TASK PROMPT:
Retype everything from the start of the listing down to the line containing "What is the ratio of the value at Aggravated", with both ends included.
===== GIVEN INFORMATION =====
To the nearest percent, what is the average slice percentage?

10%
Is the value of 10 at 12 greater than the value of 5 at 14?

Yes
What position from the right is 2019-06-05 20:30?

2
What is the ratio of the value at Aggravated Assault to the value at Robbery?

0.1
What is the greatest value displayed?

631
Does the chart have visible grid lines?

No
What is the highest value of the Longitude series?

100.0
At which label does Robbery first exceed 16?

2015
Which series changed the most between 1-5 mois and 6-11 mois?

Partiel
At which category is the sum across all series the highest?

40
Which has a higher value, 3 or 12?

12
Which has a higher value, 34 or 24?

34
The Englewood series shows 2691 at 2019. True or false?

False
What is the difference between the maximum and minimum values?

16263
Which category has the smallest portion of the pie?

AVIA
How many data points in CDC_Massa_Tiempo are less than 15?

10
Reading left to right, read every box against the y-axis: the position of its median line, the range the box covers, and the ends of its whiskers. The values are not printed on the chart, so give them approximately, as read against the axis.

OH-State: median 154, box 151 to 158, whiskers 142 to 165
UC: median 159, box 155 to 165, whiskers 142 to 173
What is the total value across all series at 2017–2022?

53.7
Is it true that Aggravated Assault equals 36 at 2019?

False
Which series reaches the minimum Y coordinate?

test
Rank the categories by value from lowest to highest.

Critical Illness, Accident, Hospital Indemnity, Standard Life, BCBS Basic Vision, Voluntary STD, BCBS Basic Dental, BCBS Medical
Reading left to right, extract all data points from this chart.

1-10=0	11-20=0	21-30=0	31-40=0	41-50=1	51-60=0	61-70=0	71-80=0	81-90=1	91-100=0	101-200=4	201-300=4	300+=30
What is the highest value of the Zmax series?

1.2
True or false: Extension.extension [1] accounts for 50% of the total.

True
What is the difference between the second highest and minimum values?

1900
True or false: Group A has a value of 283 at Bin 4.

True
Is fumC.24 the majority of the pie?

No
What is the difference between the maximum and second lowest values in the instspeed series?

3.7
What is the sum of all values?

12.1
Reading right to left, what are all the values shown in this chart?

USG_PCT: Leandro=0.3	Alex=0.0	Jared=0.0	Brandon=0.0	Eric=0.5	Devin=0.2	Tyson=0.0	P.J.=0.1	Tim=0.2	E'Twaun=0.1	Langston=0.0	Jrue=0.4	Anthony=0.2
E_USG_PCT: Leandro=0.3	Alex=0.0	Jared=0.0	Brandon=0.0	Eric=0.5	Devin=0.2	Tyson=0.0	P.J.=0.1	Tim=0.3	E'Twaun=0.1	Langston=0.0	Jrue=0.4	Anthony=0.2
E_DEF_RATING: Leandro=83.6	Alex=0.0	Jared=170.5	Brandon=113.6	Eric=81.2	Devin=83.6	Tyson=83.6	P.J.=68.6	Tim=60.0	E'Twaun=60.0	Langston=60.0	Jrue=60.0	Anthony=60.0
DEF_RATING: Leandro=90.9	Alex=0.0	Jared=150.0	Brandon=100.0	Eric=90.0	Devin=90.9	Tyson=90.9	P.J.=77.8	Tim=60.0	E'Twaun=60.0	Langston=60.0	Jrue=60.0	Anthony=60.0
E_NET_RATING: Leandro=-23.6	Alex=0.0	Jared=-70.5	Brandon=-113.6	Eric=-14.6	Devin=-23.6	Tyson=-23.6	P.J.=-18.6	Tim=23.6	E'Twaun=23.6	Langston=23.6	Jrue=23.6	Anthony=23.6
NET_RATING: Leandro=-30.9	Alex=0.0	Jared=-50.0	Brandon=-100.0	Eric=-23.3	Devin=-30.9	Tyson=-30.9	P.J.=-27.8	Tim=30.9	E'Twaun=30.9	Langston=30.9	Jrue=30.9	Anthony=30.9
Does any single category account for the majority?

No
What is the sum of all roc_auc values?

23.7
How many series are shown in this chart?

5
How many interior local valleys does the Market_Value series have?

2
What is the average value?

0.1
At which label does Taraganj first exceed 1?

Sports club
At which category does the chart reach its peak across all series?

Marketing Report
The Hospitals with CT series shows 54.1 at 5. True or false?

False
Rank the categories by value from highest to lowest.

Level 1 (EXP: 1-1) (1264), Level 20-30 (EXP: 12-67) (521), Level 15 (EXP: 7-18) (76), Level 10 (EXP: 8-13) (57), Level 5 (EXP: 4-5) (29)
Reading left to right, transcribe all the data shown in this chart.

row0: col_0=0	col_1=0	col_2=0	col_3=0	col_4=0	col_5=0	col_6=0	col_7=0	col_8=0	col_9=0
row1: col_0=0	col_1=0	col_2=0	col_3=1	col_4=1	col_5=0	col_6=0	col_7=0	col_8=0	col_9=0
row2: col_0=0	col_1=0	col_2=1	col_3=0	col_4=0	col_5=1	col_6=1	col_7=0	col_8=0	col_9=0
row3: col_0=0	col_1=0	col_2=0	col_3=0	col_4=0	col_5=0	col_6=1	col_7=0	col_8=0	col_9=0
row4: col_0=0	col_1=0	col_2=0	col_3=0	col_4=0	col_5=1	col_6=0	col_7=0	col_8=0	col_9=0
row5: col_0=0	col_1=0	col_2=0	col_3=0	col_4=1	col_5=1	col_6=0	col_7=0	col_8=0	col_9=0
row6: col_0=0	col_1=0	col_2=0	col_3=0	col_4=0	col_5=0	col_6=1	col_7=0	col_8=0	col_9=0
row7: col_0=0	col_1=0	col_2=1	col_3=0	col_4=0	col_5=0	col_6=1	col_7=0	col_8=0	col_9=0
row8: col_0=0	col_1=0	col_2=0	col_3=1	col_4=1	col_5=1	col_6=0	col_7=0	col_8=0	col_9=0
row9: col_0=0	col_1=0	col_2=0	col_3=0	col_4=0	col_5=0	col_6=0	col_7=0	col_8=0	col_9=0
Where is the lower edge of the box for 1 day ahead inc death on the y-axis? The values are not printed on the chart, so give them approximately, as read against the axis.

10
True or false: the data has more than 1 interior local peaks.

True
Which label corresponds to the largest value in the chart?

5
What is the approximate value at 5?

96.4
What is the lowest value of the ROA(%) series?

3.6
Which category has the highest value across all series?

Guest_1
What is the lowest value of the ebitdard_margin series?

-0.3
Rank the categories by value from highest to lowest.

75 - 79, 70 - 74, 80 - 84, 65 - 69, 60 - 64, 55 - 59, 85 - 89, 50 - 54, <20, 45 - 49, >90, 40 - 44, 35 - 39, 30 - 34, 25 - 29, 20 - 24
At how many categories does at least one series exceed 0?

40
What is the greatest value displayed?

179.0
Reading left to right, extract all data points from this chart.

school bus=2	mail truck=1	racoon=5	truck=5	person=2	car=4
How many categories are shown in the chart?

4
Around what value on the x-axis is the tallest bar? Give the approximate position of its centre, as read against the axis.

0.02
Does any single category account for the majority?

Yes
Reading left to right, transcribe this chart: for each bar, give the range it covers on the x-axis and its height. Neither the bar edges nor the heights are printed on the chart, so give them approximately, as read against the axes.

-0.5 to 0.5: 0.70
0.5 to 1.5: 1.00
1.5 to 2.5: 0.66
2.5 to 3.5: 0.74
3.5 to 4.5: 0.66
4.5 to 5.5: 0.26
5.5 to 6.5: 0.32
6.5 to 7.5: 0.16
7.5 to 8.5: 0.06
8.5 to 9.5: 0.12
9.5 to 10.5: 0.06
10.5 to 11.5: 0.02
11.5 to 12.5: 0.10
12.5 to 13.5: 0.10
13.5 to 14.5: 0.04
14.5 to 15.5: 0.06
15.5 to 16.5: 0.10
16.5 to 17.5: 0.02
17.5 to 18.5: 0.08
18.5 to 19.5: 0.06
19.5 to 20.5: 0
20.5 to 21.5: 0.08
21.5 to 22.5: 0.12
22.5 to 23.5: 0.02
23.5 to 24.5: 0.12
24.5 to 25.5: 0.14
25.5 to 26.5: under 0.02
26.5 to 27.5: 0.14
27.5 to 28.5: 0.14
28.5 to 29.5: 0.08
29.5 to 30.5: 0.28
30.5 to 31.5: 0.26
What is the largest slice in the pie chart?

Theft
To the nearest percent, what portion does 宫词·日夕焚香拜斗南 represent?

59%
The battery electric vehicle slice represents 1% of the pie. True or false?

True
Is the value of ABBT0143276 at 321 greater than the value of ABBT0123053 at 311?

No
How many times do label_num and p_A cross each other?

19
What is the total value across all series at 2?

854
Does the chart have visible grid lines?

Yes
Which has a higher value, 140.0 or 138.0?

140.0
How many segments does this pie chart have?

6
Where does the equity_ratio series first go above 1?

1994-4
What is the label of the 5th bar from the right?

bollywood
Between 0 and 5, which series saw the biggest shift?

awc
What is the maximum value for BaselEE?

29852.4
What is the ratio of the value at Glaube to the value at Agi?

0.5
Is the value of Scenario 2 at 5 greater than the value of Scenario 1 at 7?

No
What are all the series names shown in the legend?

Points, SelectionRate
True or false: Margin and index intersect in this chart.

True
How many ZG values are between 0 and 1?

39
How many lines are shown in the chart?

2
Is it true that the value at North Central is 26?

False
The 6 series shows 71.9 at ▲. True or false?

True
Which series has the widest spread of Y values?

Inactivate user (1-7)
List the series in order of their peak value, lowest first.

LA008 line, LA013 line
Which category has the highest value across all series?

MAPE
=====
EXPECTED ANSWER:
To the nearest percent, what is the average slice percentage?

10%
Is the value of 10 at 12 greater than the value of 5 at 14?

Yes
What position from the right is 2019-06-05 20:30?

2
What is the ratio of the value at Aggravated Assault to the value at Robbery?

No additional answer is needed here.